Income tax expense or benefits are recorded relative to the jurisdictions that recognize book earnings. For the three months ended March 31, 2023, the Company recognized an income tax expense of $1.6 million on pre-tax earnings of $4.7 million, representing an effective income tax rate of 34.9% compared to income tax expense of $1.4 million on pre-tax earnings of $4.1 million, representing an effective income tax rate of 34.6% for the same period in 2022.

For the three months ended March 31, 2023, the Company computed an annual effective tax rate using forecasted information. Based on current forecasts, the Company’s effective tax rate is expected to be highly sensitive to changes in earnings. The Company concluded that computing its effective tax rate using forecasted information would be appropriate in estimating tax expense for the three months ended March 31, 2023.

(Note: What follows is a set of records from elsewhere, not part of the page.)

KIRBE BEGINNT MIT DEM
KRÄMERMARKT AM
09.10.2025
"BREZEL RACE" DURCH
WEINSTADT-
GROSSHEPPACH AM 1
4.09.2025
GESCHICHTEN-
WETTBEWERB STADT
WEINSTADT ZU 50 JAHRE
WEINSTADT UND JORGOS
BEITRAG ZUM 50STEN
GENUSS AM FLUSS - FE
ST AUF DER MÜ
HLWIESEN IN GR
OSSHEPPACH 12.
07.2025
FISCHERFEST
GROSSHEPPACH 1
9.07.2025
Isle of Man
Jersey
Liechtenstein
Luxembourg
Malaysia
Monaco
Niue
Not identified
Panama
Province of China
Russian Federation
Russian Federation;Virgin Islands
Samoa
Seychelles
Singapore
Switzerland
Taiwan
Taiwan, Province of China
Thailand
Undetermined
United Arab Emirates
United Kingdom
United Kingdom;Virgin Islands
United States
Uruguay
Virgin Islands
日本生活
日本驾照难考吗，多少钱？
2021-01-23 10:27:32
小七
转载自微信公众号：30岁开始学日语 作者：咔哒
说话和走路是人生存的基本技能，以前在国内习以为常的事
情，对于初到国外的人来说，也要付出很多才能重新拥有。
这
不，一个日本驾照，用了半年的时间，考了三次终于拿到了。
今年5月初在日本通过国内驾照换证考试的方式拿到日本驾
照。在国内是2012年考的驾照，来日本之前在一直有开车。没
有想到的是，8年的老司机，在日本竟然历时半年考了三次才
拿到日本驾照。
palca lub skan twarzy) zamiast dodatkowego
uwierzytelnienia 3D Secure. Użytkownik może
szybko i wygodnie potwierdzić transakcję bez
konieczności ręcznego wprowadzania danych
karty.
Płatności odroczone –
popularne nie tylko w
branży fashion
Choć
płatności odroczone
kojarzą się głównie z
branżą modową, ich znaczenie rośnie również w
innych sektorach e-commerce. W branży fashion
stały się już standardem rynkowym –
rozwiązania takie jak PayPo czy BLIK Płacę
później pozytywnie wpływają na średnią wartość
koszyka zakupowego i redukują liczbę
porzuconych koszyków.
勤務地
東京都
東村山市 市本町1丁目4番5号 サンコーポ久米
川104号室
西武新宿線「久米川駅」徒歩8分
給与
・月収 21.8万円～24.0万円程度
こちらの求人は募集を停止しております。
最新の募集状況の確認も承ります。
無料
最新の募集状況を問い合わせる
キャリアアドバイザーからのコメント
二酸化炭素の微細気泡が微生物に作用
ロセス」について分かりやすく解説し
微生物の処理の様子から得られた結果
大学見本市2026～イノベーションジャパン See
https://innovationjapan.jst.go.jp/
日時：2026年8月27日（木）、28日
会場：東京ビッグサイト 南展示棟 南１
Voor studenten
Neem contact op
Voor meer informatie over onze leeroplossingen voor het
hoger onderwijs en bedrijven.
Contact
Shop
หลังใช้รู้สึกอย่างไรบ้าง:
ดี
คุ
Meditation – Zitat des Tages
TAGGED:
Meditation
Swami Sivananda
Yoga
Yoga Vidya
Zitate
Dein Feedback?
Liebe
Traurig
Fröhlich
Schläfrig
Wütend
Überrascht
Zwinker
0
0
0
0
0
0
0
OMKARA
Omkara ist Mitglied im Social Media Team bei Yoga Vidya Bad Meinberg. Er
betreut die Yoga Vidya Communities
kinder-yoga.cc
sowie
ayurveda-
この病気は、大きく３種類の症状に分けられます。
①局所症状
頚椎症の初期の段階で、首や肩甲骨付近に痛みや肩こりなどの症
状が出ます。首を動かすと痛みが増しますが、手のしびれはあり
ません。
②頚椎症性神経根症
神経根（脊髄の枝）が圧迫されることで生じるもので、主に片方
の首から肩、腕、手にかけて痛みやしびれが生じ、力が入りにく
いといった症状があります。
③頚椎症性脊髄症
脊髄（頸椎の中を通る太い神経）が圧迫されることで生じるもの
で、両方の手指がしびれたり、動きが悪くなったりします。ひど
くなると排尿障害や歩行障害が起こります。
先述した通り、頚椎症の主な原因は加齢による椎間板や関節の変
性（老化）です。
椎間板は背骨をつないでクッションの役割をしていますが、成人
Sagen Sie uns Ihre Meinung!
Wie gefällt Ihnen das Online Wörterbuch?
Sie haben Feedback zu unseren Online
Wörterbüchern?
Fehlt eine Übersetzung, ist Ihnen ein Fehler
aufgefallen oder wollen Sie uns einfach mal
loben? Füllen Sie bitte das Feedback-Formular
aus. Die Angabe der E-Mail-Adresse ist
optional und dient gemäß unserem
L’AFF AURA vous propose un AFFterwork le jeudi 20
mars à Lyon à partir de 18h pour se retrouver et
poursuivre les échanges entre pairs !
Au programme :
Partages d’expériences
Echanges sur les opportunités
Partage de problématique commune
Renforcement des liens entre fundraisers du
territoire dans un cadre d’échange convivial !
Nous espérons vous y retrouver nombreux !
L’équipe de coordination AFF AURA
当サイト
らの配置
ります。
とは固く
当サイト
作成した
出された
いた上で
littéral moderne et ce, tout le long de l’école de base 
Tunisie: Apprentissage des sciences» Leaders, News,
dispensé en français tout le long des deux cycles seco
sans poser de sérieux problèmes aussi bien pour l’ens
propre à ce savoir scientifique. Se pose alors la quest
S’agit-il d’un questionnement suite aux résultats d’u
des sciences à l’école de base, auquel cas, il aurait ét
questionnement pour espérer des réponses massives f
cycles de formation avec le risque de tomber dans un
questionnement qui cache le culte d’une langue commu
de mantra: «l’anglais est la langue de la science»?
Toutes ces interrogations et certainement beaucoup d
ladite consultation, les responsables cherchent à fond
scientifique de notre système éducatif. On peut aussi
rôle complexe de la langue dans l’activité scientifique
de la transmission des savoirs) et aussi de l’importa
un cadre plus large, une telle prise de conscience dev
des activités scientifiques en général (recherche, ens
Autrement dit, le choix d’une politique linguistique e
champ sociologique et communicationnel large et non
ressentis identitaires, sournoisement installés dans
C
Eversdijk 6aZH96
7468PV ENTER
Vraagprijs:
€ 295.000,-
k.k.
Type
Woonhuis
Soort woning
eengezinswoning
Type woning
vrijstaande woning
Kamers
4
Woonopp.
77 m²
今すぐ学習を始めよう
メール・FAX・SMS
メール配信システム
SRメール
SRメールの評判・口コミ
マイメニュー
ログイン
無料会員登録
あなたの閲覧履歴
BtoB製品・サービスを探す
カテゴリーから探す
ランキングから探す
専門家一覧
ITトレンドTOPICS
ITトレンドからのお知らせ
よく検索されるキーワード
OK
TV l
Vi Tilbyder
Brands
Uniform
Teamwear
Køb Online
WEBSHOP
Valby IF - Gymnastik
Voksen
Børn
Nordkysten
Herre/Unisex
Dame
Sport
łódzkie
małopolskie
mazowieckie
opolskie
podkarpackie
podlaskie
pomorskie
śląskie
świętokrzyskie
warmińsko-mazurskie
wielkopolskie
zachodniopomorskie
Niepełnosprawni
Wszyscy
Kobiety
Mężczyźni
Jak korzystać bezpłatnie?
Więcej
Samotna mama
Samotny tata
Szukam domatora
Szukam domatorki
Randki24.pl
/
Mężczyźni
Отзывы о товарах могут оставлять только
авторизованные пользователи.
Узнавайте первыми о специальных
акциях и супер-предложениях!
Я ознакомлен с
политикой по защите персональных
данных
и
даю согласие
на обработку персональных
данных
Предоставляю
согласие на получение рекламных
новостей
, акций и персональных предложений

A number of items caused the effective income tax rate for the three months ended March 31, 2023 to differ from the US federal statutory income tax rate of 21%, including taxation of global intangible low-tax income (GILTI) in the United States, a 23% statutory tax rate in Canada, certain nondeductible business expenses in Poland, and various exchange rate benefits. As of March 31, 2023, the Company continues to maintain a full valuation allowance on deferred tax assets for CMR, CRM and Century Resorts International Ltd.

Additionally, the Company has unrecognized tax benefits of $0.5 million due to the Company’s ability to utilize pre-acquisition net operating losses. The Company received notification of an examination by Canada Revenue Agency, and it will assess the ability to recognize the $0.5 million in tax benefits upon completion of the examination. The Company believes that the examination will not conclude until 2024.